From: Gregory Maxwell (greg@linuxpower.cx)
Date: Sat Jul 01 2000 - 15:13:20 EST


On Sat, 1 Jul 2000, Larry McVoy wrote:

> > I am nervous about this characterization. As I have said many times,
> > "hard realtime" normally *implies* a lot more than we need for
> > real-time audio+MIDI applications. All we need is guaranteed
> > scheduling response. We don't need QOS guarantees for any other
> > subsystems, for example (it would be nice, but its not necessary).
>
> "All we need is guaranteed scheduling response". But it's not real time.
>
> Those two statements are 100% at odds with each other.

I agree here. Still, the matter remains: Is a bog-standard timeshare
OS with absolutly no latency guarentees actually a useful computer system
today?

I contend that since we've left the days of batch processed punchcards and
computers in ivory towers, people have wanted some kind of latency
guarentees, if they didn't why have a schedular at all? Software is
fastest without all those context switches.
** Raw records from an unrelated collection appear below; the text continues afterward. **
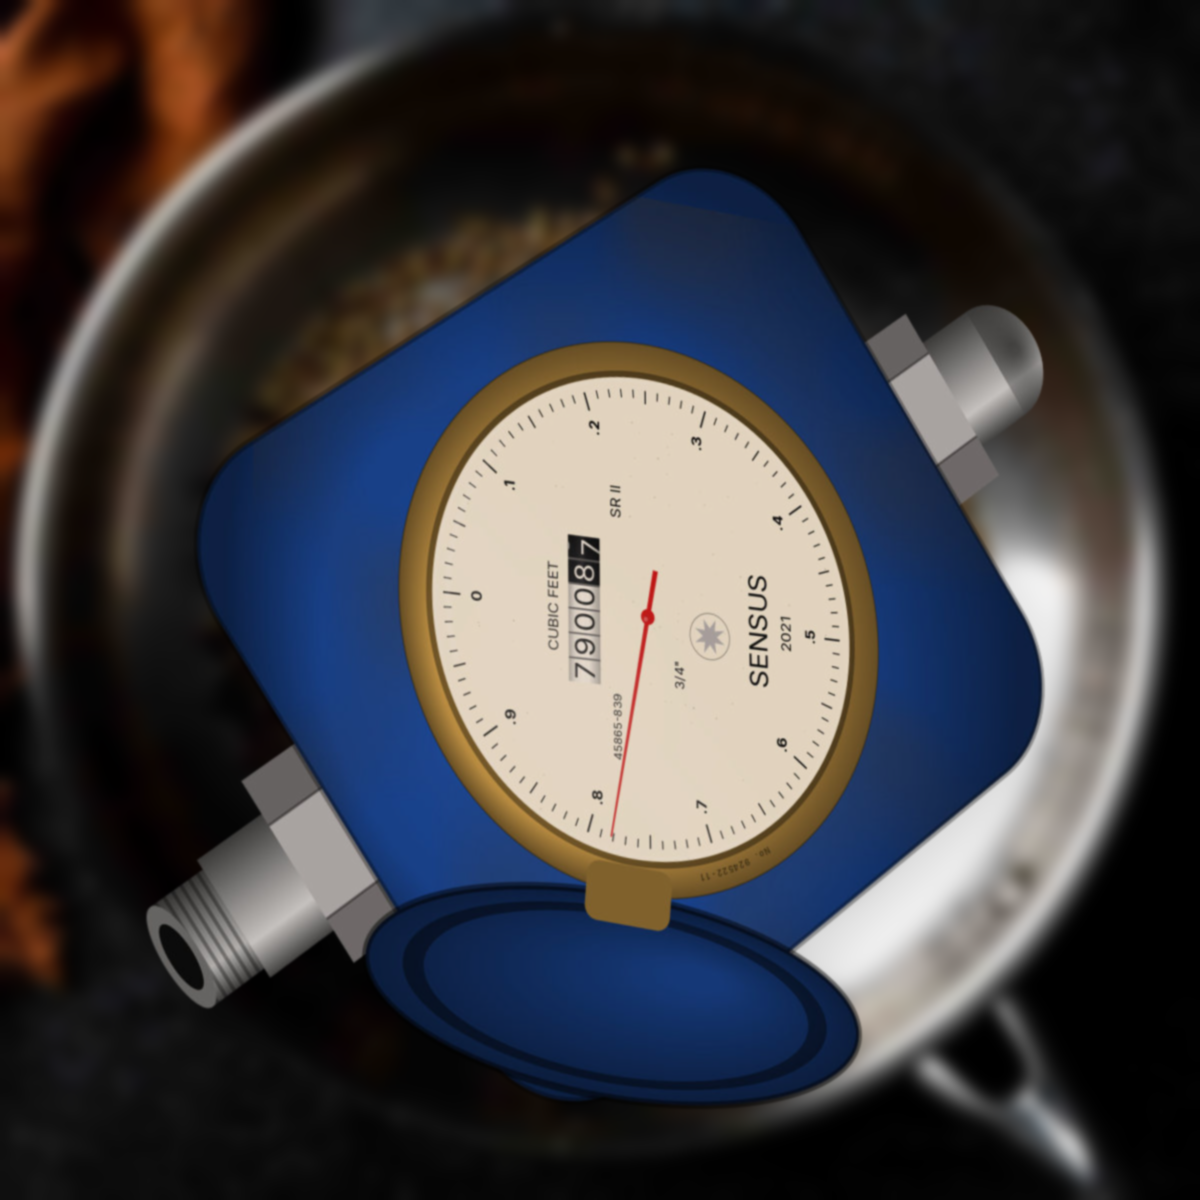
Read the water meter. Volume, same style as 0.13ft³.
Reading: 790086.78ft³
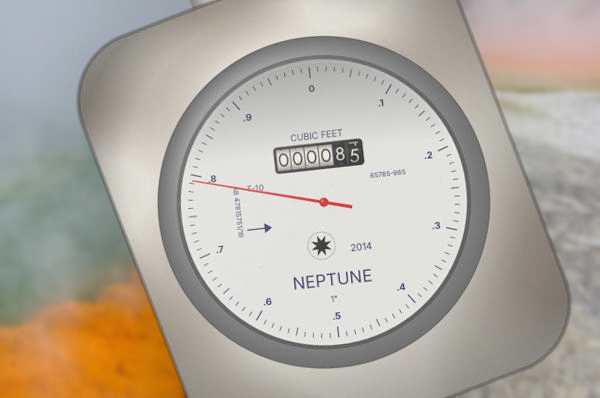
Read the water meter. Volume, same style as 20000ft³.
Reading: 84.79ft³
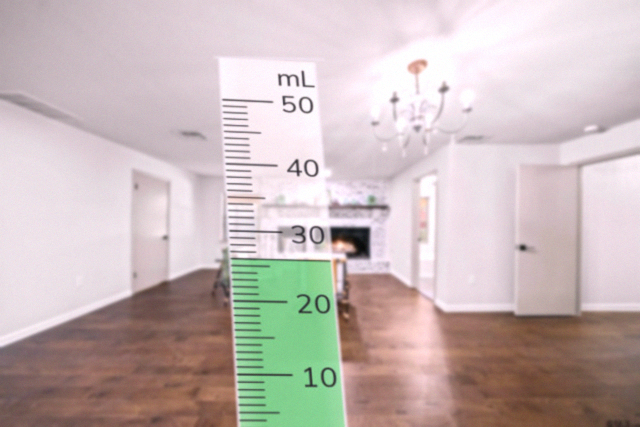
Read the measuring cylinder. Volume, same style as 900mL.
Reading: 26mL
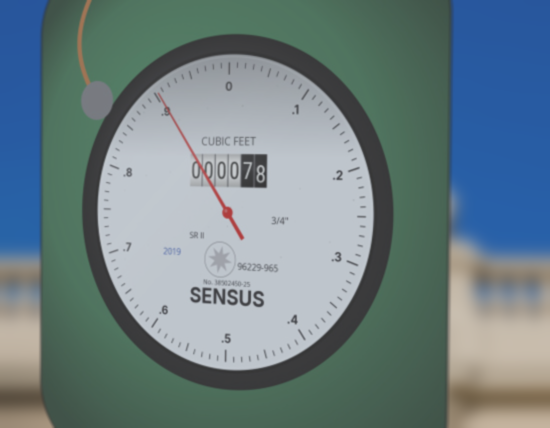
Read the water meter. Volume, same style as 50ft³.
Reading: 77.90ft³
All of your handwaving about the evils of preemption and that any tasks
that requires a responce time is hard realtime ignores the fact that
almost every thing that Linux is used for is actually hard-realtime.

Do you think that a Linux server would not be considered a failure if it
ocasionally failed to respond to syn packets within 10minutes?
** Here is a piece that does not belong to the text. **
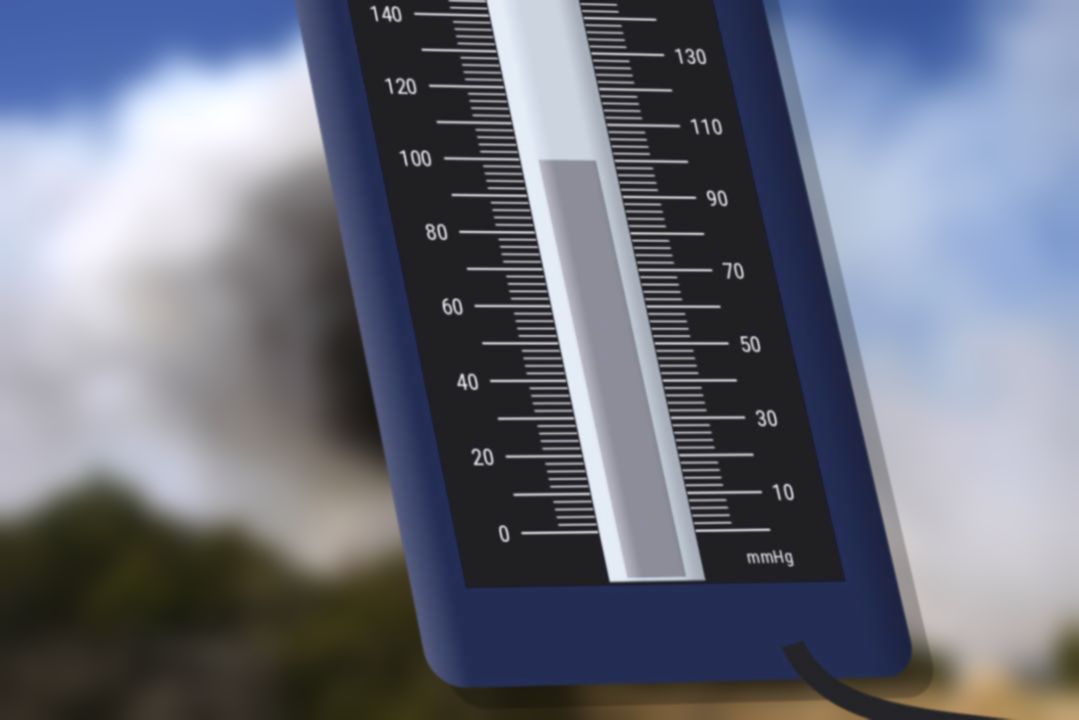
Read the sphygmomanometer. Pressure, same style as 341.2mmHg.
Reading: 100mmHg
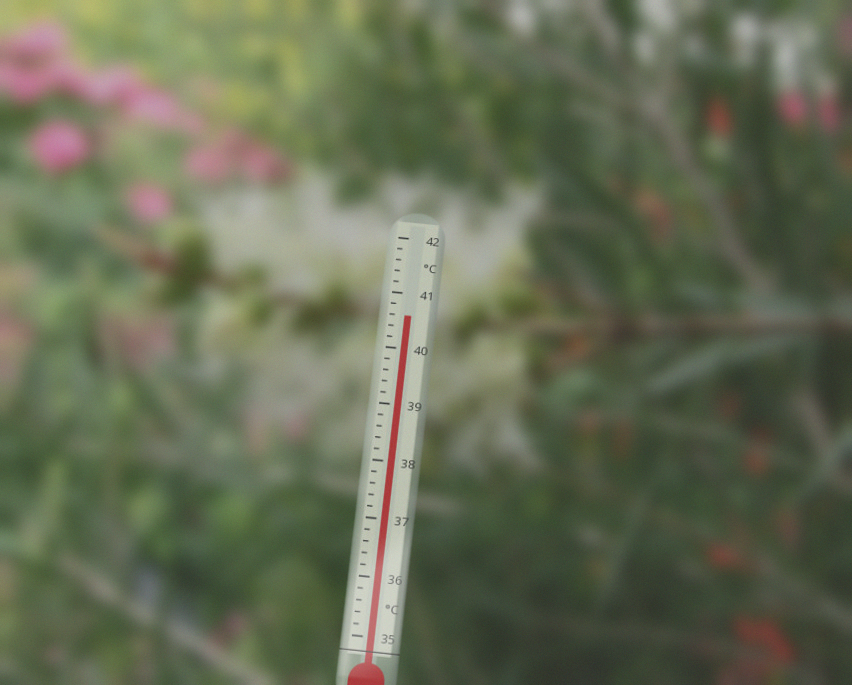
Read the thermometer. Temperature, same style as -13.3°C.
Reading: 40.6°C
Do you think that a Linux desktop would not be considered a failure if the
mouse pointer ocasionally froze for two minutes?

etc..

Of course Linux can't be all things to all people, so someone must decide
what is acceptable and what isn't. The audio people need <5ms, preferably
less then 2ms. This isn't that big of a request when you consider that
1) they don't specify hardware (they are perfectly happy to require
hardware 100x faster then what we were using 5yrs ago) 2) rare falure is
toleratable (if there is a glitch, the software will recover, it simply
has to have a higher MTBF then most of the musical intrstuments).

This makes their requirements quite different then most RTlinux users who
typically want an embeded 486 (or simmlar) to perform tens of thousands of
simple microsecond accuracy requiring tasks per second where a failuer
could mean the loss of thousands of dollars.